A voz da razão: a rejeição dos chilenos ao novo texto da Constituição
Resultado é ainda mais conservador do que a Constituição de Augusto Pinochet. Por falta de coisa melhor, a Carta do general segue em vigor
![SANTIAGO, CHILE - DECEMBER 17: President of Chile Gabriel Boric gives a speech upon learning the results of the 2023 Constitutional Elections on December 17, 2023 in Santiago, Chile. After the affirmative referendum in 2020 to reformulate the constitution, the new draft was rejected with 62% of the votes. On December 17, the citizens of Chile rejected again the draft with the 55% of the votes. (Photo by Sebastián Vivallo Oñate/Agencia Makro/Getty Images)](https://preprod.veja.abril.com.br/wp-content/uploads/2023/12/GettyImages-1863409381.jpg.jpg?quality=90&strip=info&w=1280&h=720&crop=1)

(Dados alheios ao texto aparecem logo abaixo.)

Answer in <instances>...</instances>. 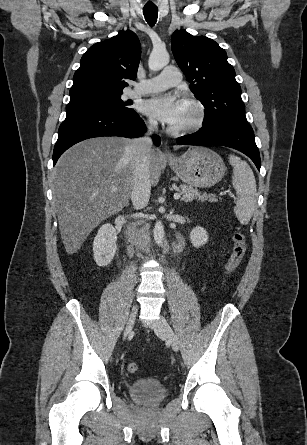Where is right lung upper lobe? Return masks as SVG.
I'll return each instance as SVG.
<instances>
[{
    "label": "right lung upper lobe",
    "mask_w": 307,
    "mask_h": 445,
    "mask_svg": "<svg viewBox=\"0 0 307 445\" xmlns=\"http://www.w3.org/2000/svg\"><path fill=\"white\" fill-rule=\"evenodd\" d=\"M141 56L138 37L130 30L91 46L73 77L70 97L122 94L125 80H135Z\"/></svg>",
    "instance_id": "1"
}]
</instances>
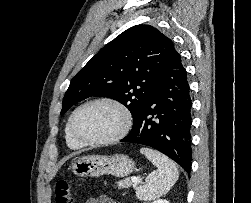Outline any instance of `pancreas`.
I'll use <instances>...</instances> for the list:
<instances>
[{
  "label": "pancreas",
  "mask_w": 251,
  "mask_h": 203,
  "mask_svg": "<svg viewBox=\"0 0 251 203\" xmlns=\"http://www.w3.org/2000/svg\"><path fill=\"white\" fill-rule=\"evenodd\" d=\"M117 185L120 189L129 188L132 185L130 178H126L125 180H120L117 182Z\"/></svg>",
  "instance_id": "obj_1"
}]
</instances>
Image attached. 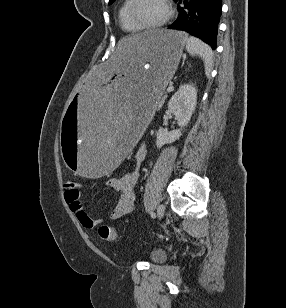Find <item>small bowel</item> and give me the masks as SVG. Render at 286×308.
<instances>
[{"label": "small bowel", "instance_id": "c3829d8e", "mask_svg": "<svg viewBox=\"0 0 286 308\" xmlns=\"http://www.w3.org/2000/svg\"><path fill=\"white\" fill-rule=\"evenodd\" d=\"M146 155L147 147L140 145L134 154L135 168L119 177L109 179L108 185L121 193L116 206L110 213L109 218L111 220H117L132 211L135 201L134 188L139 177L140 165L145 160ZM64 199L83 228L92 230L101 223V220L94 219L87 213L82 205L79 190H65Z\"/></svg>", "mask_w": 286, "mask_h": 308}]
</instances>
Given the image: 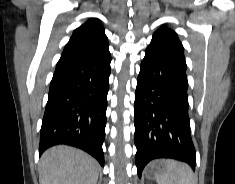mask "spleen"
<instances>
[{
  "label": "spleen",
  "instance_id": "3e777b00",
  "mask_svg": "<svg viewBox=\"0 0 235 184\" xmlns=\"http://www.w3.org/2000/svg\"><path fill=\"white\" fill-rule=\"evenodd\" d=\"M155 180L157 184H197L192 168L176 160H162Z\"/></svg>",
  "mask_w": 235,
  "mask_h": 184
}]
</instances>
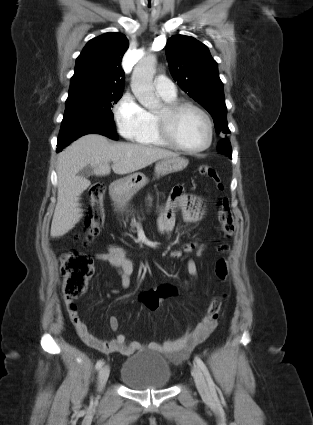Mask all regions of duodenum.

O que era para ser a pá de cal definitiva nos últimos resquícios da ditadura de Augusto Pinochet no Chile acabou em clima melancólico — e a Constituição aprovada pelo general em 1980 segue em vigor, depois que duas tentativas de substituí-la foram enterradas pela polarização entre esquerda e direita, de um lado, e, de outro, pelo absoluto tédio e desgosto da população com as picuinhas políticas. Mais triste ainda é a constatação de que, postas as cartas na mesa, a manutenção da Carta do período ditatorial foi uma vitória do bom senso. Vontade não faltava para a mudança: quando a discussão começou, em meio a uma onda de protestos violentos contra a desigualdade em 2019, esmagadores 78% dos chilenos disseram “sim” à troca em um referendo histórico. Os projetos apresentados desde então, no entanto, continham absurdos e retrocessos em série.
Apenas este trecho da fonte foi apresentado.